As a largely online business, Honors uses its trunk shows to acquire new customers, build shopper loyalty and collect attendee feedback about the brand. “I like [customers] to feel like they have a say in what we’re doing,” Parker Anderson said. Honors also relies on Honors Hours to find out where attendees think the product would resonate, then plot out more trunk show locations based on those suggestions. One of Honors’ founders, either Parker Anderson, Huntley Rodes or Jenna Walter, is onsite at the events.

Even before launch, Honors tested out in-person activations. In April 2023, for instance, Honors held a fit session with dozens of women in its home base of Nashville to learn what they liked or did not like about the clothing. Based on their requests, Honors made adjustments to its final products, such as adding zippers to a pair of pants. Likewise, Honors treats Honors Hours as a way to crowdsource ways to improve its offerings.

“I want [customers] to always feel confident and welcome as possible to tell us things like, ‘Hey, this isn’t washing as well as I thought it would,’ because they want us to improve,” Parker Anderson said. “I feel like that relationship is built in these in-person environments. There are only so many Instagram messages you can send to somebody to try to make a connection. But that connection will always be two-dimensional.”

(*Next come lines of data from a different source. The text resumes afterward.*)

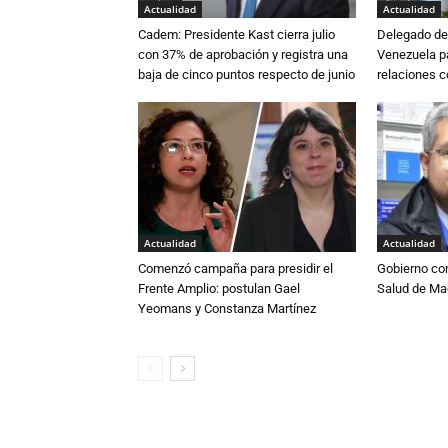
Actualidad
Actualidad
Cadem: Presidente Kast cierra julio
Delegado de 
con 37% de aprobación y registra una
Venezuela pa
baja de cinco puntos respecto de junio
relaciones 
Actualidad
Actualidad
Comenzó campaña para presidir el
Gobierno co
Frente Amplio: postulan Gael
Salud de Ma
Yeomans y Constanza Martínez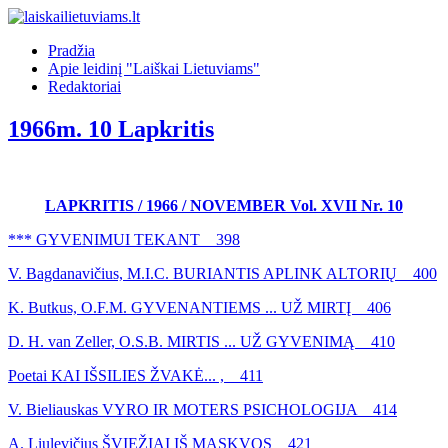
Pradžia
Apie leidinį "Laiškai Lietuviams"
Redaktoriai
1966m. 10 Lapkritis
LAPKRITIS / 1966 / NOVEMBER Vol. XVII Nr. 10
*** GYVENIMUI TEKANT 398
V. Bagdanavičius, M.I.C. BURIANTIS APLINK ALTORIŲ 400
K. Butkus, O.F.M. GYVENANTIEMS ... UŽ MIRTĮ 406
D. H. van Zeller, O.S.B. MIRTIS ... UŽ GYVENIMĄ 410
Poetai KAI IŠSILIES ŽVAKĖ... , 411
V. Bieliauskas VYRO IR MOTERS PSICHOLOGIJA 414
A. Liulevičius ŠVIEŽIAI IŠ MASKVOS 421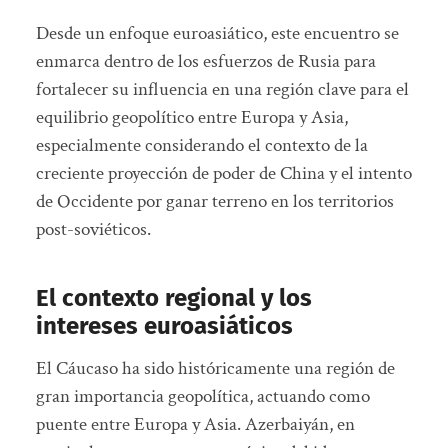
Desde un enfoque euroasiático, este encuentro se
enmarca dentro de los esfuerzos de Rusia para
fortalecer su influencia en una región clave para el
equilibrio geopolítico entre Europa y Asia,
especialmente considerando el contexto de la
creciente proyección de poder de China y el intento
de Occidente por ganar terreno en los territorios
post-soviéticos.
El contexto regional y los
intereses euroasiáticos
El Cáucaso ha sido históricamente una región de
gran importancia geopolítica, actuando como
puente entre Europa y Asia. Azerbaiyán, en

Honors finds real-time feedback helpful for avoiding exchanges or returns, too. If a customer at Honors Hours says they’re having an issue with the waistband on some pants, Honors can go back to its designers and problem-solve from there, Parker Anderson said. “We implement [a change], we fix it and that’s now not a problem for styles going forward,” she added. “The ability to do that so quickly, I have never experienced. I think that’s the power of the customer experience.”

Trunk shows, especially designer ones, were popular before the pandemic as a way for brands to present their latest collections to customers in a more intimate setting. Badgley Mischka, Louis Vuitton and Oscar de la Renta have all relied on trunk shows in the past. With the rise of Covid-19, however, trunk shows were put on pause. Now, the events are coming back as shoppers resume browsing in person. Last July, New York City bridal salon Kleinfeld held its first out-of-state trunk show in Florida, for instance.

Katie Thomas, leader of the Kearney Consumer Institute, told Modern Retail that trunk shows can be a powerful acquisition tool for a smaller, more niche brand like Honors. “Especially for something that’s technical or performance-driven, the ability to try [the product] on and see if it really works is very powerful with apparel,” she explained. Lululemon and Athleta, both athleisure brands, offer trunk shows as well.

“There are just so many brands these days that if you’re not starting to curate a relationship with your consumer that feels more like a two-way street, it’s going to be hard to continue to be successful,” Thomas said. “The challenge, ultimately, for Honors — and for anybody — is how does that scale? Once you hit a certain point, how do you start to get that feedback together and organized?”

Honors is currently planning a summer Honors Hours in the Hamptons, as well as finalizing details for its Los Angeles show. Getting to speak with attendees, about half of whom are not golfers, is what makes Honors excited about the future, Parker Anderson said, so much so that she encourages customers to send her emails whenever they’d like. “I would rather always put our marketing dollars towards people than just throwing [the money] out in the wind and hoping there’s some connection that happens from that,” she said.